= Yendi Dabari Archeological Site =

== Background and geography ==
The Yendi (Yani) Dabari archeological site is an important archeological evidence source in northern Ghana. The site was excavated by Peter Shinnie and Paul Ozanne in 1961 under sponsorship from the Ghana Volta Lake Project Fund which aimed to collect, catalogue, and preserve important archeological data and heritage for communities under the Volta Basin Research Project. Yendi (Yani) Dabari lies close to the present-day village of Tunaayili about 45 minutes north of Tamale Airport on the Tamale-Bolga Road. It was the capital of the Dagbon Kingdom until about the 1660s. The site is about 4 or 5 kilometres east of the White Volta which passes at nearby Dipali. Yendi (Yani) Dabari is part of the older Dagbon complex of ancient settlements which had compact population groups. The area includes such communities as Diare, Gushei, Yoogu, Gbang, Dissiga, Dipali, Nambagla and Zoosali all in the Savelugu Municipality in present-day Northern Region. In a sense, this zone can be properly called original Dagbon due to its more homogenous, compact ethnic and dialectic heritage which are slightly different from eastern Dagbon's mixed-ethnic solidarity. The Ya-Naa is the king of Dagbon with his seat at present-day Yendi which is different from the Yendi Dabari. So, Yendi/Yani Dabari is an eponymic for the new Yendi where sits the Ya-Naa today.

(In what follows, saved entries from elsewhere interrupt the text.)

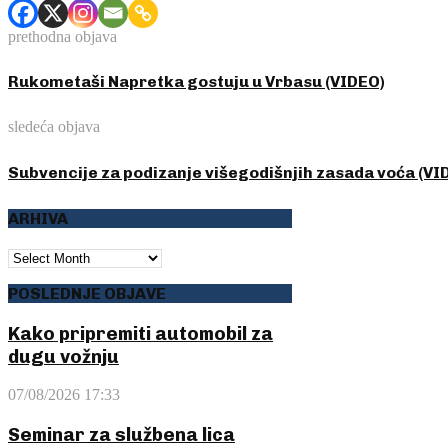
prethodna objava
Rukometaši Napretka gostuju u Vrbasu (VIDEO)
sledeća objava
Subvencije za podizanje višegodišnjih zasada voća (VI
ARHIVA
ARHIVA
POSLEDNJE OBJAVE
Kako pripremiti automobil za
dugu vožnju
07/08/2026 17:33
Seminar za službena lica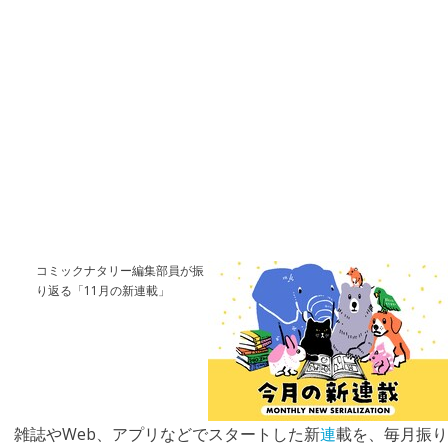
コミックナタリー編集部員が振
り返る「11月の新連載」
雑誌やWeb、アプリなどでスタートした新
連
載を、毎月振り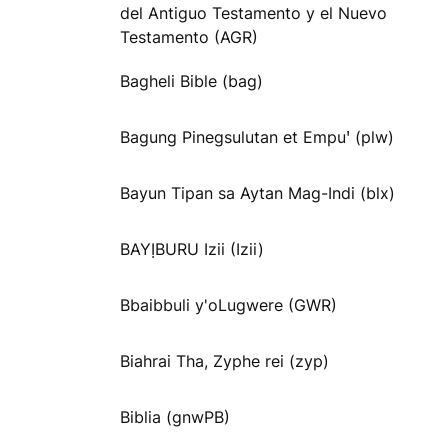
del Antiguo Testamento y el Nuevo
Testamento (AGR)
Bagheli Bible (bag)
Bagung Pinegsulutan et Empuꞌ (plw)
Bayun Tipan sa Aytan Mag-Indi (blx)
BAYỊBURU Izii (Izii)
Bbaibbuli y'oLugwere (GWR)
Biahrai Tha, Zyphe rei (zyp)
Biblia (gnwPB)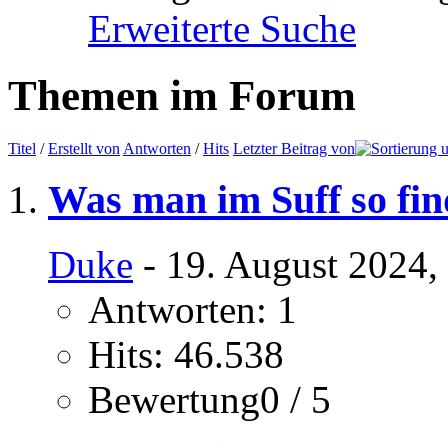
Erweiterte Suche
Themen im Forum
Titel
/
Erstellt von
Antworten
/
Hits
Letzter Beitrag von
Was man im Suff so find
Duke
- 19. August 2024,
Antworten: 1
Hits: 46.538
Bewertung0 / 5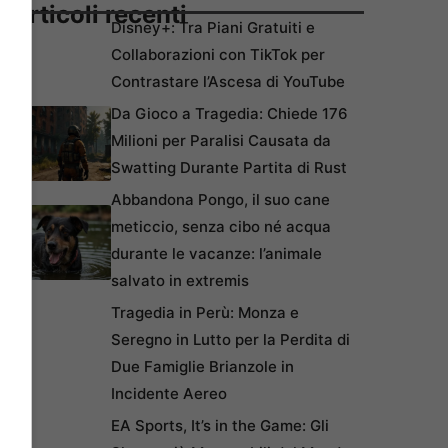
Articoli recenti
Disney+: Tra Piani Gratuiti e
Collaborazioni con TikTok per
Contrastare l’Ascesa di YouTube
Da Gioco a Tragedia: Chiede 176
Milioni per Paralisi Causata da
Swatting Durante Partita di Rust
Abbandona Pongo, il suo cane
meticcio, senza cibo né acqua
durante le vacanze: l’animale
salvato in extremis
Tragedia in Perù: Monza e
Seregno in Lutto per la Perdita di
Due Famiglie Brianzole in
Incidente Aereo
EA Sports, It’s in the Game: Gli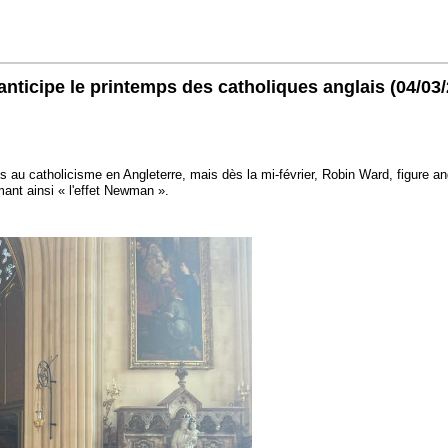
nticipe le printemps des catholiques anglais
(04/03
s au catholicisme en Angleterre, mais dès la mi-février, Robin Ward, figure
nt ainsi « l'effet Newman ».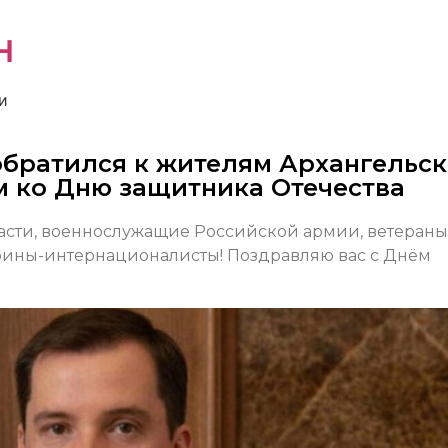
н
и
братился к жителям Архангельс
м ко Дню защитника Отечества
асти, военнослужащие Российской армии, ветераны
оины-интернационалисты! Поздравляю вас с Днём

== Excavations and findings ==
In 1961, the research team started work in February during the harmattan season. The site consisted of mounds scattered over a wide area. The mounds were dug in organized squares. Each mound was composed largely of hard laterite, and it was constructed from the same materials in the surrounding environment. This made the walls of laterite fragile as they easily collapsed. The hard laterite also made digging difficult. In the North-East was a higher mound initially believed to be an ancient burial ground, though that was not so after digging. The excavations show the site was composed of two storeys building with rectangular, narrow rooms. Walls were found surrounding the enclosure. Many of the mounds at Yendi (Yani) Dabari remain unexcavated after 1961.

Findings from the Yendi (Yani) Dabari include many material resources at the early Dagbon State's seat of power. They include:

a. Tobacco pipes

b. Vases, bowls and jars

c. Charred timber from collapsed roofs

The site provides interesting insight into the early Dagbon state. The evidence shows that everyday material culture in Yani Dabari connected with the larger Kintampo complex and even further through similarities in artefacts with other sites. Later works at Jakpasere in Gonja highlight exchange links between Ndewura Jakpa's capital, Jakpasere, and Yani Dabari. Proximate states, polities and people in the savannah during ancient times like Dagbon, Gonja, and the Bono principalities shared material, technical, and ideational traditions.